# Problem to work on
The complete set of records below must be repeated precisely as given.

# Data extract
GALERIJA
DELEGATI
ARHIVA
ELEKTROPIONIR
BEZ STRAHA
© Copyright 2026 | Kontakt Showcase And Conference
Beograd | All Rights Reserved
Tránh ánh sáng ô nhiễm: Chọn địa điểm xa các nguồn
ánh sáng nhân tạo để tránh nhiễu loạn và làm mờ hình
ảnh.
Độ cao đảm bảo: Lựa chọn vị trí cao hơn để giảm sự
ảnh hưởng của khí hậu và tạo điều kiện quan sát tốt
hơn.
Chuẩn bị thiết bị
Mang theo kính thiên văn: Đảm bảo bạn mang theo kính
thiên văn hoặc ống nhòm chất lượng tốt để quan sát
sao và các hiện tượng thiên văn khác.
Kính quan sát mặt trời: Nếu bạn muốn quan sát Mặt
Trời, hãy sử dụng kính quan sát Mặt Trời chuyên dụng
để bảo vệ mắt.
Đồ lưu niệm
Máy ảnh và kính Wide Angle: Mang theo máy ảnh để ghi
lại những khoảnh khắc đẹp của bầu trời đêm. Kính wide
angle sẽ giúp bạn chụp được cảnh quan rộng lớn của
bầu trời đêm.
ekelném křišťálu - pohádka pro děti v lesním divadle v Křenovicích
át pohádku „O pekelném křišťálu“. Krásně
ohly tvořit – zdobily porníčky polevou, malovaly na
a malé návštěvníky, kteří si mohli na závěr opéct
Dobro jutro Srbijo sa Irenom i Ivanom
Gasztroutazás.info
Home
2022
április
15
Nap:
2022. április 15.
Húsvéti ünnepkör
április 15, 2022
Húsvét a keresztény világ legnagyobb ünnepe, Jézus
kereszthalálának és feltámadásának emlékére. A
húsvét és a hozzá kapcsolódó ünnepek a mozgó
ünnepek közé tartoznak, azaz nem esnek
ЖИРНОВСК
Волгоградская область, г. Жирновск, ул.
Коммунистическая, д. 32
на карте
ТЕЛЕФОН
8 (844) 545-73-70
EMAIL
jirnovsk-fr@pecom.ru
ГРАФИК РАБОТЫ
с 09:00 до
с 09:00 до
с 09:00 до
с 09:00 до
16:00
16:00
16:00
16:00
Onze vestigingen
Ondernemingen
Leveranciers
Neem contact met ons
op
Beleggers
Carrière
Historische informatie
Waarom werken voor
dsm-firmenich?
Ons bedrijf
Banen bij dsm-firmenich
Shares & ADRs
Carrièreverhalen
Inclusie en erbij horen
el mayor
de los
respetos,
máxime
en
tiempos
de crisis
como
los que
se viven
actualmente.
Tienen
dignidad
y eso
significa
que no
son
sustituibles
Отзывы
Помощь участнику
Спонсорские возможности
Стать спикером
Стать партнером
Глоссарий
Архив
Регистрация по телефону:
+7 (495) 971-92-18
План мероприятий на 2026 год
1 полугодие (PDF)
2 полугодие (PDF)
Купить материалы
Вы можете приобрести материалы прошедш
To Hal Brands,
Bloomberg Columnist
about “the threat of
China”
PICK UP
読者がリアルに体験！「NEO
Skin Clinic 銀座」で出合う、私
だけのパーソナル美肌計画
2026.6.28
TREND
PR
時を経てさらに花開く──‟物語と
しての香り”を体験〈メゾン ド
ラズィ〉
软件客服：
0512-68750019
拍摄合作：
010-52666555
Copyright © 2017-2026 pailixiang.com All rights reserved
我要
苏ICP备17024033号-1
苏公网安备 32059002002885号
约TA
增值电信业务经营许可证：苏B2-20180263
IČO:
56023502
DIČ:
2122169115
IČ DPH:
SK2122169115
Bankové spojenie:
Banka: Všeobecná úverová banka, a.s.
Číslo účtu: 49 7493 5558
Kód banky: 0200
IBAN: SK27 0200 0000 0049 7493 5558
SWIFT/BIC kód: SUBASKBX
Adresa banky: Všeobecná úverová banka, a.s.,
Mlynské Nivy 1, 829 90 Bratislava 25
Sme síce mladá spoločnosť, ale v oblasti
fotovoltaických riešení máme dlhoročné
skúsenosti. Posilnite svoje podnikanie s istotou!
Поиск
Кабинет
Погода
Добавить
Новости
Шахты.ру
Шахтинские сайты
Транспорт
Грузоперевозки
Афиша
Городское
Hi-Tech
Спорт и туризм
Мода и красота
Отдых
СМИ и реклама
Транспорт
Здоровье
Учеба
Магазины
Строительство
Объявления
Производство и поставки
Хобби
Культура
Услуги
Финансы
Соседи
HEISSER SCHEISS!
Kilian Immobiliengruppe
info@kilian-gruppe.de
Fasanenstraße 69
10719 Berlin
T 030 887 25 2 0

# Solution to this problem
GALERIJA
DELEGATI
ARHIVA
ELEKTROPIONIR
BEZ STRAHA
© Copyright 2026 | Kontakt Showcase And Conference
Beograd | All Rights Reserved
Tránh ánh sáng ô nhiễm: Chọn địa điểm xa các nguồn
ánh sáng nhân tạo để tránh nhiễu loạn và làm mờ hình
ảnh.
Độ cao đảm bảo: Lựa chọn vị trí cao hơn để giảm sự
ảnh hưởng của khí hậu và tạo điều kiện quan sát tốt
hơn.
Chuẩn bị thiết bị
Mang theo kính thiên văn: Đảm bảo bạn mang theo kính
thiên văn hoặc ống nhòm chất lượng tốt để quan sát
sao và các hiện tượng thiên văn khác.
Kính quan sát mặt trời: Nếu bạn muốn quan sát Mặt
Trời, hãy sử dụng kính quan sát Mặt Trời chuyên dụng
để bảo vệ mắt.
Đồ lưu niệm
Máy ảnh và kính Wide Angle: Mang theo máy ảnh để ghi
lại những khoảnh khắc đẹp của bầu trời đêm. Kính wide
angle sẽ giúp bạn chụp được cảnh quan rộng lớn của
bầu trời đêm.
ekelném křišťálu - pohádka pro děti v lesním divadle v Křenovicích
át pohádku „O pekelném křišťálu“. Krásně
ohly tvořit – zdobily porníčky polevou, malovaly na
a malé návštěvníky, kteří si mohli na závěr opéct
Dobro jutro Srbijo sa Irenom i Ivanom
Gasztroutazás.info
Home
2022
április
15
Nap:
2022. április 15.
Húsvéti ünnepkör
április 15, 2022
Húsvét a keresztény világ legnagyobb ünnepe, Jézus
kereszthalálának és feltámadásának emlékére. A
húsvét és a hozzá kapcsolódó ünnepek a mozgó
ünnepek közé tartoznak, azaz nem esnek
ЖИРНОВСК
Волгоградская область, г. Жирновск, ул.
Коммунистическая, д. 32
на карте
ТЕЛЕФОН
8 (844) 545-73-70
EMAIL
jirnovsk-fr@pecom.ru
ГРАФИК РАБОТЫ
с 09:00 до
с 09:00 до
с 09:00 до
с 09:00 до
16:00
16:00
16:00
16:00
Onze vestigingen
Ondernemingen
Leveranciers
Neem contact met ons
op
Beleggers
Carrière
Historische informatie
Waarom werken voor
dsm-firmenich?
Ons bedrijf
Banen bij dsm-firmenich
Shares & ADRs
Carrièreverhalen
Inclusie en erbij horen
el mayor
de los
respetos,
máxime
en
tiempos
de crisis
como
los que
se viven
actualmente.
Tienen
dignidad
y eso
significa
que no
son
sustituibles
Отзывы
Помощь участнику
Спонсорские возможности
Стать спикером
Стать партнером
Глоссарий
Архив
Регистрация по телефону:
+7 (495) 971-92-18
План мероприятий на 2026 год
1 полугодие (PDF)
2 полугодие (PDF)
Купить материалы
Вы можете приобрести материалы прошедш
To Hal Brands,
Bloomberg Columnist
about “the threat of
China”
PICK UP
読者がリアルに体験！「NEO
Skin Clinic 銀座」で出合う、私
だけのパーソナル美肌計画
2026.6.28
TREND
PR
時を経てさらに花開く──‟物語と
しての香り”を体験〈メゾン ド
ラズィ〉
软件客服：
0512-68750019
拍摄合作：
010-52666555
Copyright © 2017-2026 pailixiang.com All rights reserved
我要
苏ICP备17024033号-1
苏公网安备 32059002002885号
约TA
增值电信业务经营许可证：苏B2-20180263
IČO:
56023502
DIČ:
2122169115
IČ DPH:
SK2122169115
Bankové spojenie:
Banka: Všeobecná úverová banka, a.s.
Číslo účtu: 49 7493 5558
Kód banky: 0200
IBAN: SK27 0200 0000 0049 7493 5558
SWIFT/BIC kód: SUBASKBX
Adresa banky: Všeobecná úverová banka, a.s.,
Mlynské Nivy 1, 829 90 Bratislava 25
Sme síce mladá spoločnosť, ale v oblasti
fotovoltaických riešení máme dlhoročné
skúsenosti. Posilnite svoje podnikanie s istotou!
Поиск
Кабинет
Погода
Добавить
Новости
Шахты.ру
Шахтинские сайты
Транспорт
Грузоперевозки
Афиша
Городское
Hi-Tech
Спорт и туризм
Мода и красота
Отдых
СМИ и реклама
Транспорт
Здоровье
Учеба
Магазины
Строительство
Объявления
Производство и поставки
Хобби
Культура
Услуги
Финансы
Соседи
HEISSER SCHEISS!
Kilian Immobiliengruppe
info@kilian-gruppe.de
Fasanenstraße 69
10719 Berlin
T 030 887 25 2 0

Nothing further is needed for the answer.